Required work: Turn the records below into a Markdown table with the columns "No." and "Text": number each line in order, put one line per row, and skip blank lines and the picture lines.

--------------------------------------------------

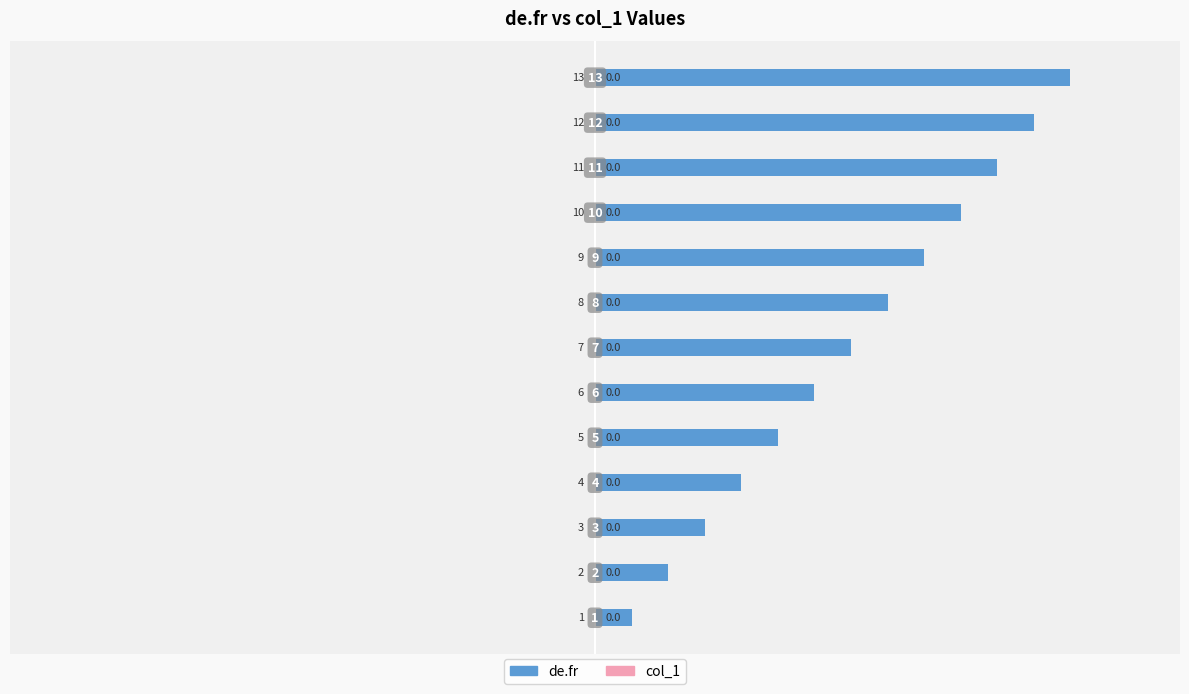

What is the difference between the maximum and minimum values?

12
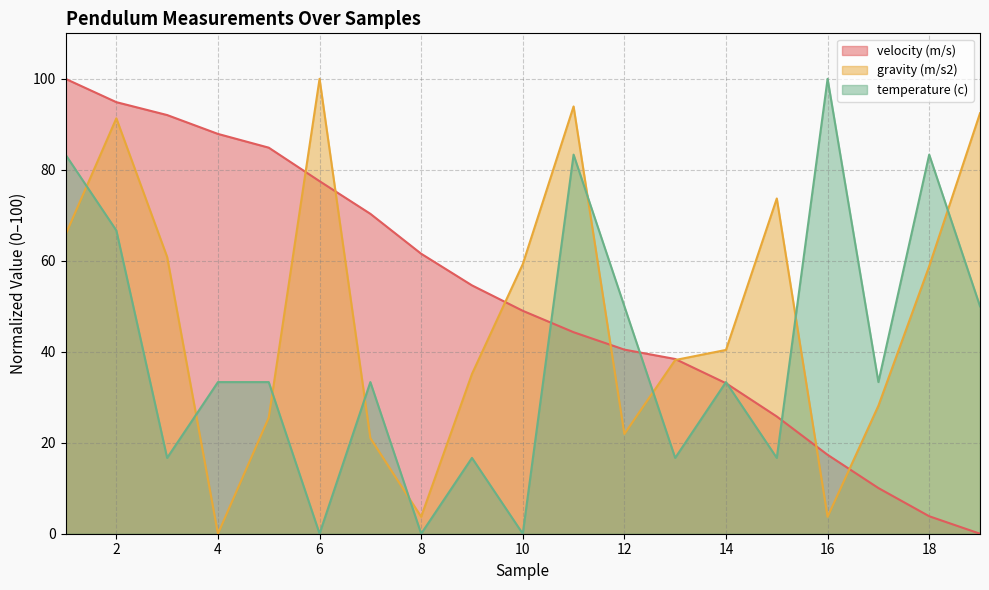

At how many categories does at least one series exceed 45?

16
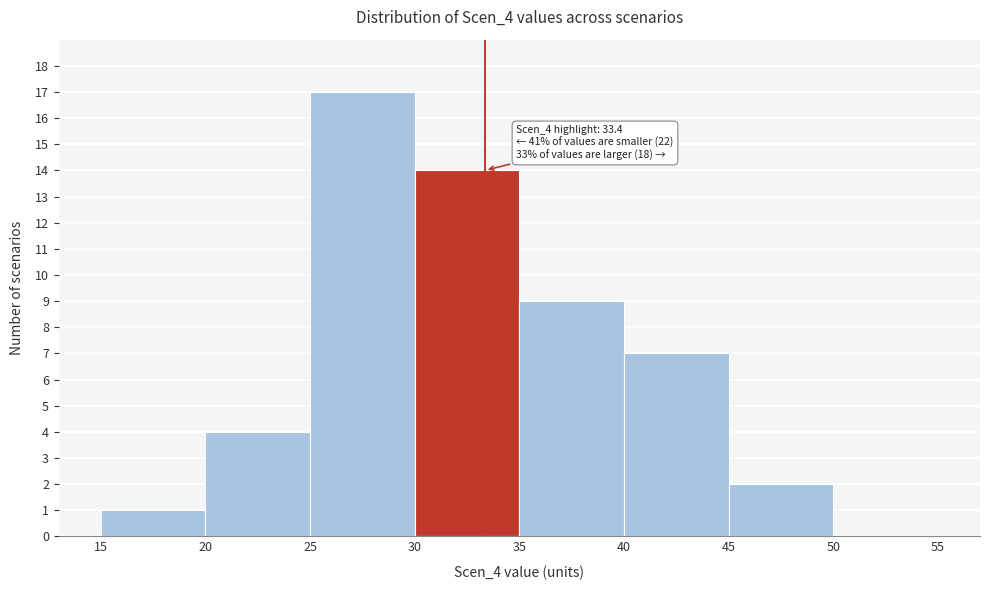

Which range on the x-axis has the tallest bar?

25 to 30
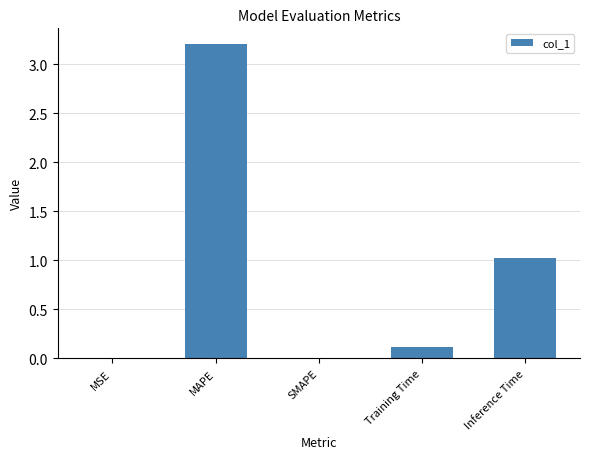

What is the sum of all values?

4.3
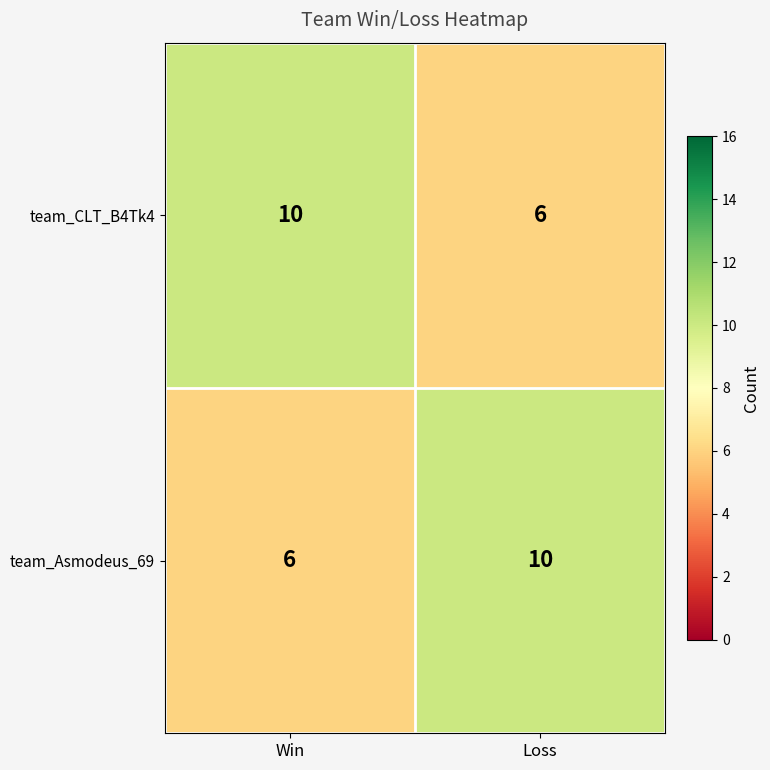

What is the sum of all team_Asmodeus_69 values?

16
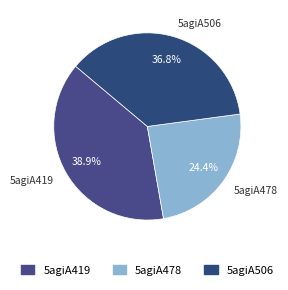

Is it true that 5agiA506 is 37% of the pie?

True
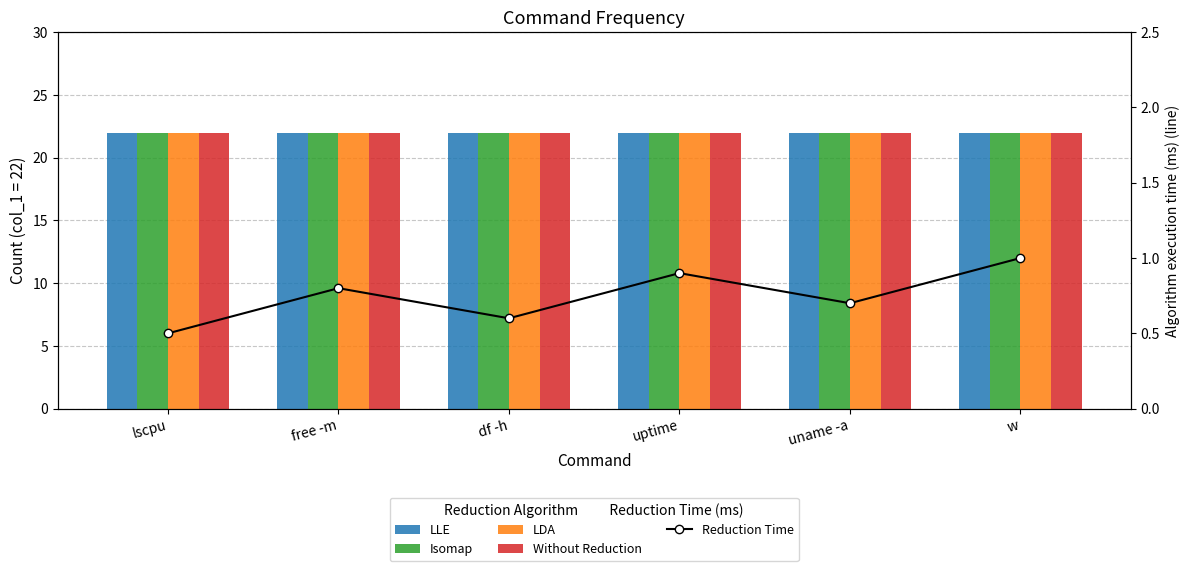

Reading left to right, extract all data points from this chart.

LLE: 22.0	22.0	22.0	22.0	22.0	22.0
Isomap: 22.0	22.0	22.0	22.0	22.0	22.0
LDA: 22.0	22.0	22.0	22.0	22.0	22.0
Without Reduction: 22.0	22.0	22.0	22.0	22.0	22.0
Reduction Time: 0.5	0.8	0.6	0.9	0.7	1.0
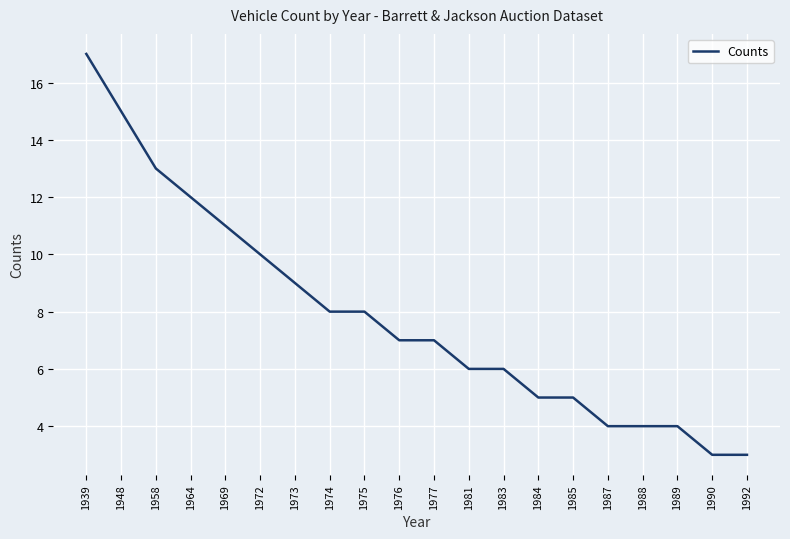

What is the greatest value displayed?

17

--------------------------------------------------

Output of the task:
| No. | Text |
|---|---|
| 1 | What is the difference between the maximum and minimum values? |
| 2 | 12 |
| 3 | At how many categories does at least one series exceed 45? |
| 4 | 16 |
| 5 | Which range on the x-axis has the tallest bar? |
| 6 | 25 to 30 |
| 7 | What is the sum of all values? |
| 8 | 4.3 |
| 9 | What is the sum of all team_Asmodeus_69 values? |
| 10 | 16 |
| 11 | Is it true that 5agiA506 is 37% of the pie? |
| 12 | True |
| 13 | Reading left to right, extract all data points from this chart. |
| 14 | LLE: 22.0	22.0	22.0	22.0	22.0	22.0 |
| 15 | Isomap: 22.0	22.0	22.0	22.0	22.0	22.0 |
| 16 | LDA: 22.0	22.0	22.0	22.0	22.0	22.0 |
| 17 | Without Reduction: 22.0	22.0	22.0	22.0	22.0	22.0 |
| 18 | Reduction Time: 0.5	0.8	0.6	0.9	0.7	1.0 |
| 19 | What is the greatest value displayed? |
| 20 | 17 |